Croisières: la compagnie MSC quitte La Seyne - Toulon

Filiale du groupe Mediterranean Shipping Company, MSC Croisières proposera l'an prochain de nouveaux embarquements à La Rochelle et Cherbourg. Ces ports viendront s'ajouter à ceux de Marseille, Monaco et Nice, déjà desservis. Mais plus La Seyne -Toulon, qui a disparu de la liste...
Les paquebots de MSC Croisières partent pour Marseille, où l'armateur a beaucoup investi.
Le 31 octobre, le paquebot Lirica, de la compagnie MSC Croisières, appareillera pour la dernière fois au pied du Faron pour accomplir son tour de la Méditerranée. Après un an et demi de présence sur le port de « Toulon Côte d'Azur », partagé entre La Seyne-sur-Mer et la capitale du Var, l'armateur italo-suisse a en effet décidé de quitter pour de bon les eaux de la rade.
La compagnie prend la direction de Marseille où elle positionne ainsi un troisième navire. Rien de très surprenant a priori (1) : MSC fait partie d'un consortium composé de Costa Croisières et de Louis Cruises, qui a cofinancé, à hauteur de 8 millions d'euros, la nouvelle gare maritime de la cité phocéenne et qui en assure désormais la gestion. Compte tenu des sommes importantes engagées, MSC entendrait se concentrer sur des objectifs de passagers non atteints à Marseille en 2010.
Des dizaines de millions d'euros qui s'en vont
Pour la chambre de commerce et d'industrie du Var (CCIV), concessionnaire du port, ce départ « dommageable » n'a pu être évité. « Ils n'avaient pas d'engagements vis-à-vis de nous, ni de désaccord, d'ailleurs. Seulement, le marché de la croisière est très volatil », explique ainsi, fataliste, Claude Orfila, président de la commission des affaires maritimes de la CCIV.
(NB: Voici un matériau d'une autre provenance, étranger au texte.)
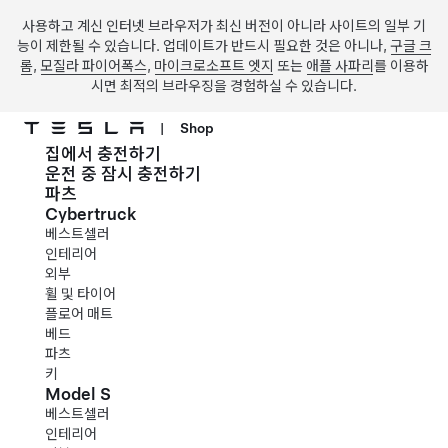
사용하고 계신 인터넷 브라우저가 최신 버전이 아니라 사이트의 일부 기
능이 제한될 수 있습니다. 업데이트가 반드시 필요한 것은 아니나,
구글 크
롬
,
모질라 파이어폭스
,
마이크로소프트 엣지
또는
애플 사파리
를 이용하
시면 최적의 브라우징을 경험하실 수 있습니다.
|
Shop
집에서 충전하기
주요 콘텐츠로 건너뛰기
운전 중 잠시 충전하기
파츠
Cybertruck
베스트셀러
인테리어
외부
휠 및 타이어
플로어 매트
베드
파츠
키
Model S
베스트셀러
인테리어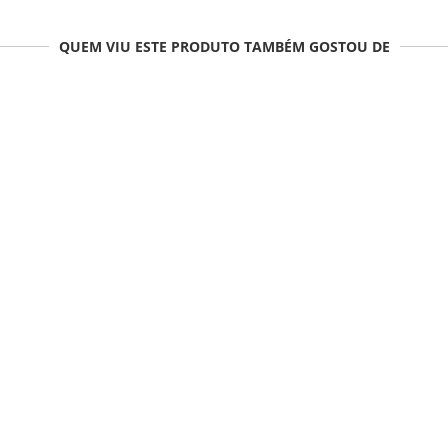
QUEM VIU ESTE PRODUTO TAMBÉM GOSTOU DE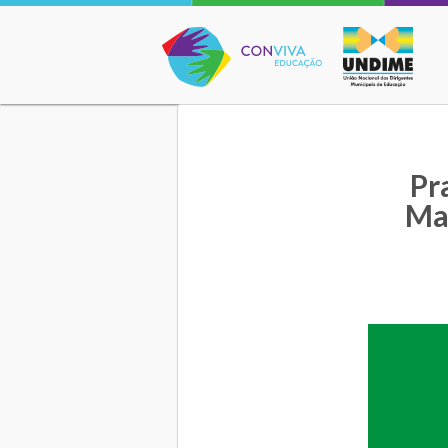
Conviva Educação
Pr
Mat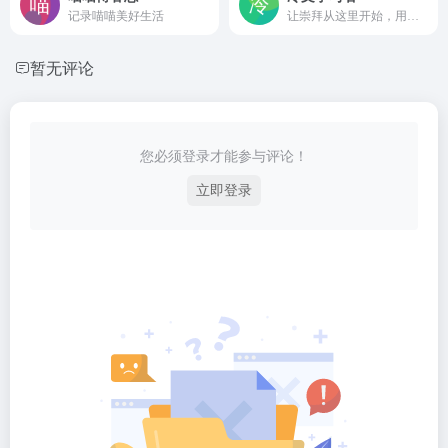
记录喵喵美好生活
让崇拜从这里开始，用代码做点好玩的事件，让每一天都变的充实起来
暂无评论
您必须登录才能参与评论！
立即登录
Mais l'opération n'est pas neutre. Ce sont une trentaine d'escales annuelles qui s'en vont, et avec elles des dizaines de milliers de passagers qui allaient arpenter la route des vins, les rues de Saint-Tropez ou du Castellet. Sans compter que MSC était la seule compagnie à avoir fait de Toulon sa « tête de ligne » : un site d'escale certes, mais aussi de départ et d'arrivée pour les clients. Et ce, à raison de 150 à 300 personnes environ par semaine.
Au-delà d'un bénéfice « d'image », l'agglomération et le département y trouvaient donc leur compte sur le plan financier : on estime ainsi qu'une personne qui embarque ou débarque dépense en moyenne 150 euros dans les commerces de la ville, contre 60 euros pour un passager en simple escale. Il faudra maintenant faire sans ces dizaines de millions d'euros de retombées économiques.
« On espère rapidement compenser ce départ », positive toutefois Claude Orfila. Lequel sait aussi que le chantier dépasse la simple opération séduction auprès des compagnies. Toulon a certes l'avantage d'avoir un port aux indéniables atouts, car, notamment, protégé du vent et... des grèves, Marine nationale oblige (2). Mais sans un sérieux lifting des infrastructures portuaires, vétustes et mal adaptées, le marché en pleine croissance des croisières à Toulon-La Seyne restera toujours soumis à la fameuse volatilité des armateurs.
1. Contactée hier, la direction de MSC n'a toutefois pas pu être jointe.
2. Le week-end dernier, le paquebot Bleu de France a été détourné sur La Seyne alors qu'il devait accoster à Marseille. La compagnie CDF Croisières de France n'a, semble-t-il, pas voulu voir son escale perturbée par les mouvements sociaux dans le port phocéen.